Recapping the H-ISAC Fall Summit – Asymmetric Cyberwarfare and OODA Loops
Written by: Joseph Salazar, Technical Marketing Engineer – This year’s H-ISAC Fall Summit took place in San Antonio, TX, where the theme was “Never Stand Alone”. It’s a fitting slogan for the event given the proximity of The Alamo, as H-ISAC’s goal is to provide a trusted community and forum for coordination, collaboration, and sharing of Physical and Cyber Threat Intelligence and best practices. As a Gold Sponsor and Navigator program participant, Attivo Networks had a tremendous opportunity to engage with the healthcare community to discuss security concerns and challenges.
The event was great for networking with other security professionals and seeing emerging trends in healthcare security. As always, there is concern for protecting patient healthcare data, but there is also a growing focus on securing medical devices, whether ICS-SCADA or IoT, as they proliferate throughout the environment. I had several discussions with other security professionals about the difficulties in securing medical devices on the network, and for many of them it was a growing priority in their organization for 2019. As we’ve mentioned before, Deception Technology is ideally suited to rapidly detect and respond threats that target Operational Technology devices on the network, and the security professionals I talked to were seriously considering it for early and accurate threat detection in a traditionally difficult to secure environment.
In fact, it is my impression that there is a growing awareness of Deception Technology as a detection control for internal threats. Out of the blue late one night, a customer of ours had an informative impromptu discussion with a Deception Technology sceptic about how they were using deception technology for threat detection, network visibility, and incident response. It is heartening to see more organizations leveraging deception as a viable option for their internal threat detection concerns and sharing that knowledge and experience with peers.
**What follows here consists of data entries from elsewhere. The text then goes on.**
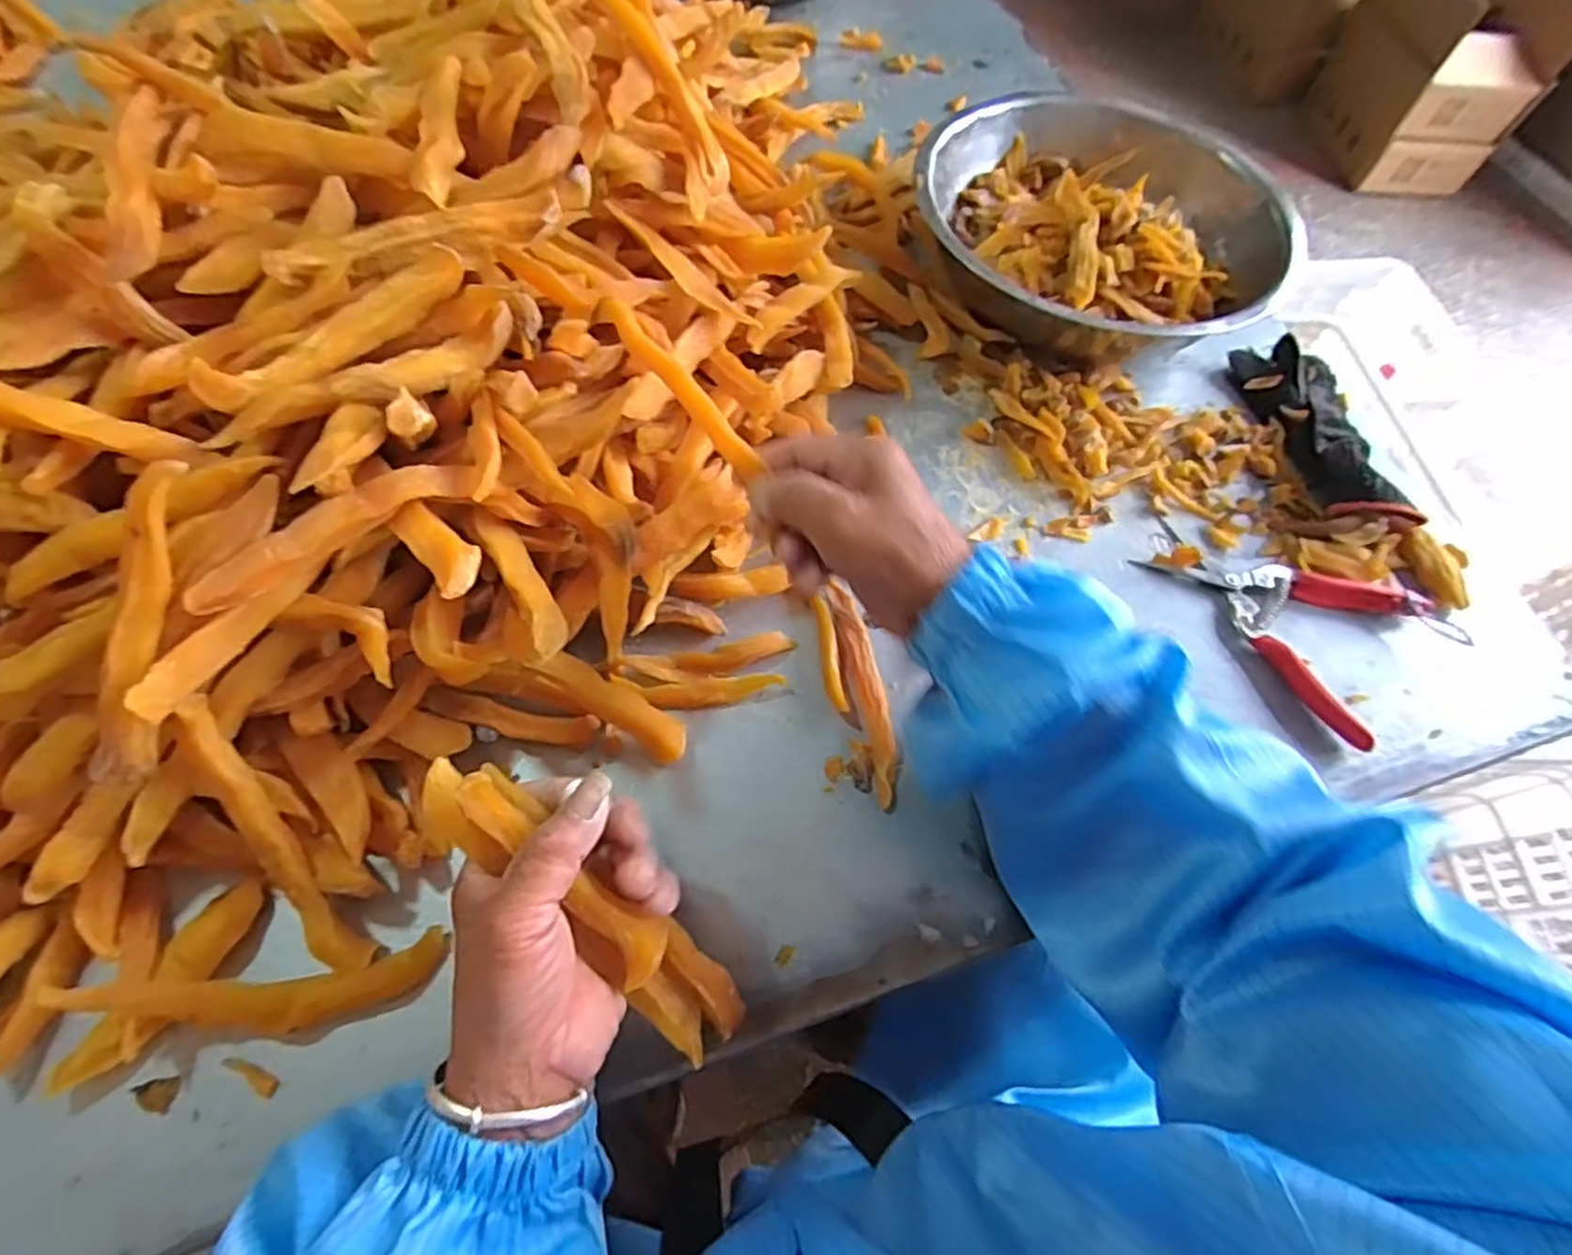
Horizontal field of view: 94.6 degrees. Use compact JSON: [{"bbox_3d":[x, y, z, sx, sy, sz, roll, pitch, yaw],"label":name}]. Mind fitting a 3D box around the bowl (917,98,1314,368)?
[{"bbox_3d":[0.244,-0.316,0.586,0.267,0.084,0.278,1,64,-3],"label":"bowl"}]

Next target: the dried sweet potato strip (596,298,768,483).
[{"bbox_3d":[-0.055,-0.123,0.368,0.011,0.016,0.120,-39,86,-20],"label":"dried sweet potato strip"}]

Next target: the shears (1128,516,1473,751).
[{"bbox_3d":[0.346,-0.025,0.490,0.129,0.025,0.174,-37,71,-19],"label":"shears"}]

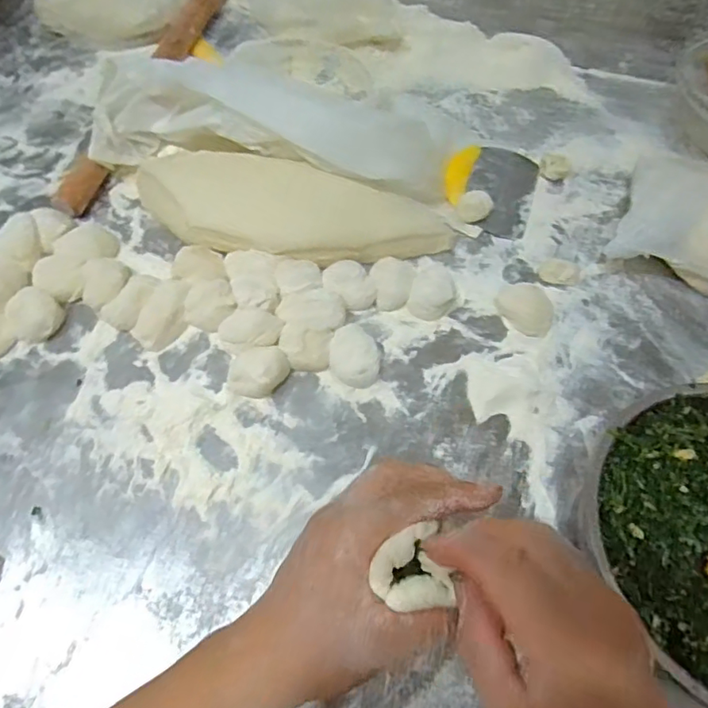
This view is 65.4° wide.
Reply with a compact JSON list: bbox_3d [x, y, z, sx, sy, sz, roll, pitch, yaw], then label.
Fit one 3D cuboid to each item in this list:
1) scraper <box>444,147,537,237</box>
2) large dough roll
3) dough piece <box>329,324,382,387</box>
[{"bbox_3d":[0.176,-0.216,0.708,0.112,0.014,0.145,18,62,6],"label":"scraper"},{"bbox_3d":[-0.075,-0.159,0.635,0.382,0.058,0.115,10,62,2],"label":"large dough roll"},{"bbox_3d":[0.000,0.005,0.562,0.047,0.045,0.060,0,62,-4],"label":"dough piece"}]

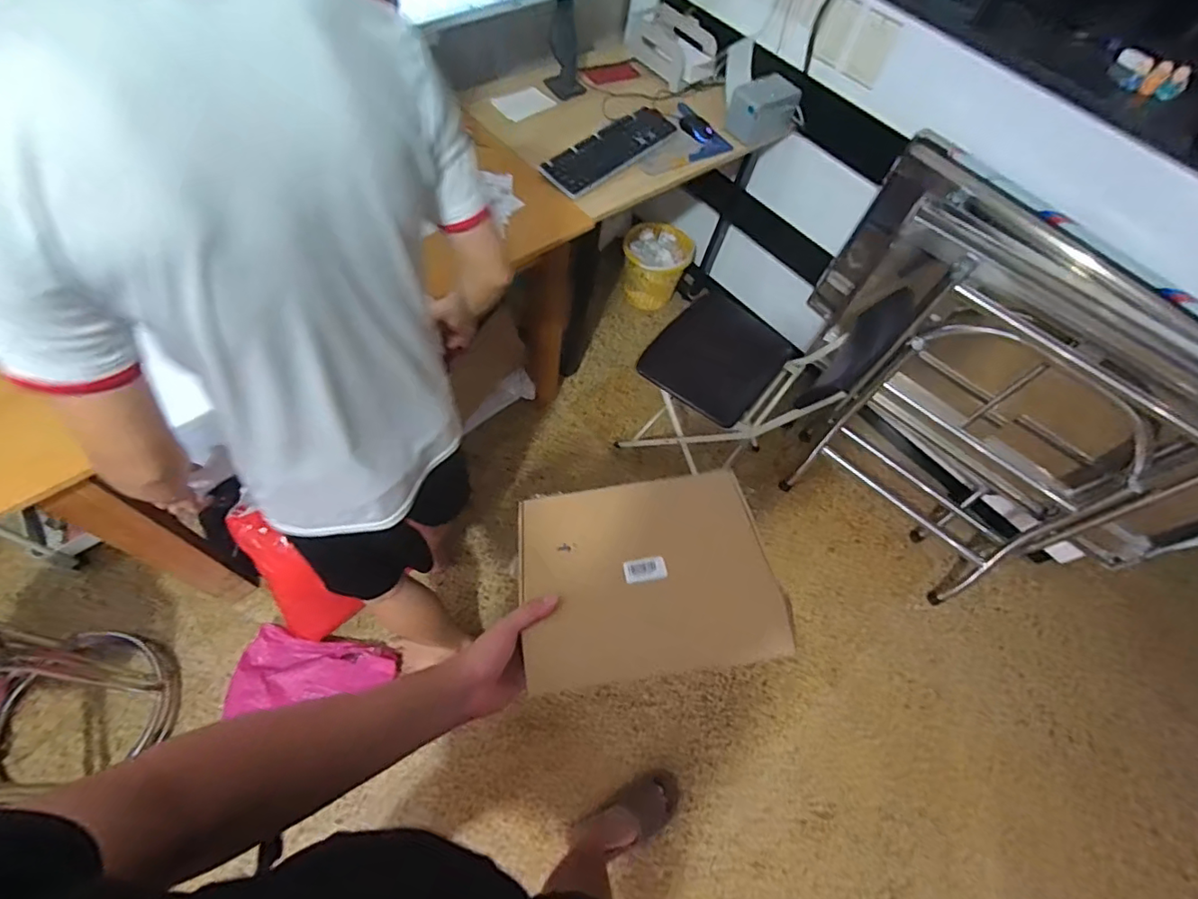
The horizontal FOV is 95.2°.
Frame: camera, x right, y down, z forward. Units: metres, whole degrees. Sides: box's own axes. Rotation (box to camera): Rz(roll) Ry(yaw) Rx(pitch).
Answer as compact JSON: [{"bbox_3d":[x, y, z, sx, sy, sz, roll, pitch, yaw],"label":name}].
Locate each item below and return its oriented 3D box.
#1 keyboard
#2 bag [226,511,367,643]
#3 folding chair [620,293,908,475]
[{"bbox_3d":[0.038,-0.757,1.368,0.141,0.026,0.429,37,63,12],"label":"keyboard"},{"bbox_3d":[-0.733,0.305,1.310,0.153,0.376,0.041,-31,31,-18],"label":"bag"},{"bbox_3d":[0.378,-0.188,1.499,0.478,0.727,0.393,34,62,10],"label":"folding chair"}]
I also had the opportunity to present a well-attended talk on how organizations can leverage Deception Technology for an Active Cyber Defense. My perspective is a little unique, as it is heavily influenced by my military service as well as my Information Security background. Unlike similar talks that focus on the technology and capabilities, I spoke strategically about why one should look at Deception Technology through the lens of Asymmetric Cyberwarfare. Most organizations view compromises and breaches as a function of preventative security, but I focused on treating cyberattacks as guerilla warfare in the network as there are many parallels. The attackers have the advantage of situational awareness and stealth to not only gather intelligence on defenses and targets, but also to stay hidden until they strike. As a small, agile adversary, they can blend in with the regular operating environment, plan their activities, and execute before the defenders can adequately react.
This advantage can be described through the OODA Loop, a decision-making cycle documented by Colonel John Boyd, USAF, after studying air combat over Vietnam. He realized that pilots went through a continuous process that cycled through four phases while engaged with the enemy: OBSERVE what is happening, ORIENT to the situation, DECIDE on a course of action, then ACT on it. Pilots who cycled through this process faster than their opponent usually won the engagement. The attacker’s advantages of situational awareness and stealth allow them to cycle through their loop faster than the defenders. To get inside the attacker’s OODA Loop, the defender can either find a way to cycle through their OODA Loop faster or slow the adversary’s loop by adding friction. This is where a comprehensive Deception Technology solution comes in. Through deception, defenders can skew the Observe and Orient phases of the loop with misinformation and misdirection, directly affecting the attacker’s advantage of situational awareness. Forcing the attacker to Decide and Act on incorrect information allows the defender to detect them early, compromising their advantage of stealth. Through deception, the defender adds friction to the attacker’s OODA Loop, seizing back the advantage from the adversary.
The rest of the talk focused on using Deception Technology for Active Cyber Defense. When I mention Active Defense, most people think of using Offensive Cybersecurity actions and “hacking back” but this is far from the case. Active Defense is more like using a Patriot Missile to shoot down an incoming SCUD, as opposed to a passive or static defense that waits for it to hit its target. This is purely for defensive purposes, not “hacking back”. From the perspective of Active Defense, deception makes it costly and resource-intensive for an attacker to progress an attack. This overlaps with adding friction to the attacker’s OODA Loop and shifts the asymmetric nature of in-network Cyberwarfare by returning the advantage to the defender.
Every H-ISAC summit brings a new opportunity to not only share more about Attivo Networks Deception Technology, but also to network and maintain relationships with the healthcare security community, which is always valuable. This event was no exception, and we look forward to many more.